══ Excerto

Gostava de não ser assim. Gostava de falar para a televisão via Skype e, com um renque de livros por trás a demonstrarem o meu apreço pela cultura, dizer que sim, que por acaso acredito muito na espécie humana. Mas conseguiremos, individual e colectivamente, uma mudança tão radical nos nossos comportamentos? Ou rapidamente esqueceremos, não a pandemia (porque ninguém com idade bastante a esquecerá jamais) mas o que ela poderia ter feito por cada um de nós - famílias, empregadores, casais, pessoas singulares, que passaram por momentos tormentosos, desafiantes, dolorosos. A humanidade em que por acaso acreditamos, mudará?
***
Numa nota um pouco à margem, escrevo este texto algo pessimista (mas só por acaso é que sou pessimista) no dia em que li a crónica de Alberto Gonçalves no Observador. Dei por mim a pensar que, na essência, não há diferença entre ele e o Vasco Pulido Valente. Este dizia mal de tudo tendo aos ombros a capa da sapiência histórica; aquele diz mal de tudo tendo aos ombros a capa do humor sarcástico. O que há em comum? Dizerem mal de tudo.
JdB
4 comentários:
Creio que isto é de velhos:
Quem diz ou escreve mal de qualquer coisa está alertar-nos para os lados bons dessa mesma coisa. Maledicente ou bendizente são inseparáveis, por mais que pareçam ser um único predicado d'alguém.
ao
Caro ao,
Saberá a minha idade? Será que a "legal" é igual à "mental?
Intuo-lhe um toque de optimismo e confiança na espécie humana. Veria os seus livros, se falássemos por skype (uma pequenina provocação humorística...)
Só sei que sou mais velho que vós, JdB. Sei que a idade mental nunca será a da legal.
Não sou optimista; e pessimista, muito menos. Tenho Esperança.
Pela profissão, cedo aprendi a desconfiar da bondade do 'selvagem'. Não tenho alguma confiança na espécie humana. E porquê?

════
══ Dados apresentados

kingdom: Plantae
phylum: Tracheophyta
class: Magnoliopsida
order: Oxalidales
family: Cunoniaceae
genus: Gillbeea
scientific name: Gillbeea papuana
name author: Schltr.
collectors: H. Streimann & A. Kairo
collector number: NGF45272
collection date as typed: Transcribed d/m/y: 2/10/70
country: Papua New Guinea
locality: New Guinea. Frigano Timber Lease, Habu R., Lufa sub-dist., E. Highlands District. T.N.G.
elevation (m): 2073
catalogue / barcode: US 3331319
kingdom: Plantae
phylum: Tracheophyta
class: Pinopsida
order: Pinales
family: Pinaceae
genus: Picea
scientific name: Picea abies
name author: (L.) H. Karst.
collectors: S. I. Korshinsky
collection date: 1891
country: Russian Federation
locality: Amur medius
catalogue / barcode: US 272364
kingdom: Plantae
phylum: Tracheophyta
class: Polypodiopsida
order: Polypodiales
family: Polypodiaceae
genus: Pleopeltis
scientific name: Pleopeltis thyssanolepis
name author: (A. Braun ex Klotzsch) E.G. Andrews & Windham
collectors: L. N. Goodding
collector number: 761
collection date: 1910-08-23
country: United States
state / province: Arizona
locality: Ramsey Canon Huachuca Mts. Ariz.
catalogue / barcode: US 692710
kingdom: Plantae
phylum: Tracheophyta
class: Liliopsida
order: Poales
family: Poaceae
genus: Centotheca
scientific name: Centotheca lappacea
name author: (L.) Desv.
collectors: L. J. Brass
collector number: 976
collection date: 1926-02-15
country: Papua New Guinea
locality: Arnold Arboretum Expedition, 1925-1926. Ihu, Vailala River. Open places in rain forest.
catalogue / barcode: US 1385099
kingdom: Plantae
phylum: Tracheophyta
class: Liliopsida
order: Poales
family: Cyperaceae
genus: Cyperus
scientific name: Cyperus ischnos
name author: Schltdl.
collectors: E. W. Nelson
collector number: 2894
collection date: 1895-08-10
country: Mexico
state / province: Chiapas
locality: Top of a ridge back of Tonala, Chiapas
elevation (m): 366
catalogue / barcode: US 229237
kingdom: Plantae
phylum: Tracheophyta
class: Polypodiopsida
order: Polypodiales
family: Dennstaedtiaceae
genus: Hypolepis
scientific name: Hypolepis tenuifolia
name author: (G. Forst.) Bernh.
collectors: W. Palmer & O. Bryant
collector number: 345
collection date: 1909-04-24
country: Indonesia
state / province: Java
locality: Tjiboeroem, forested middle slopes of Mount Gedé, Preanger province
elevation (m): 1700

════

| Tarefas a realizar |
**a.** Extraia do excerto, por favor, o trecho que vai de "Só sei que sou" a "humana. E porquê?".
**b.** Segundo o excerto, em que publicação saiu a crónica de Alberto Gonçalves?

| Respostas por tarefa |
**a.**
Só sei que sou mais velho que vós, JdB. Sei que a idade mental nunca será a da legal.
Não sou optimista; e pessimista, muito menos. Tenho Esperança.
Pela profissão, cedo aprendi a desconfiar da bondade do 'selvagem'. Não tenho alguma confiança na espécie humana. E porquê?

**b.** No Observador.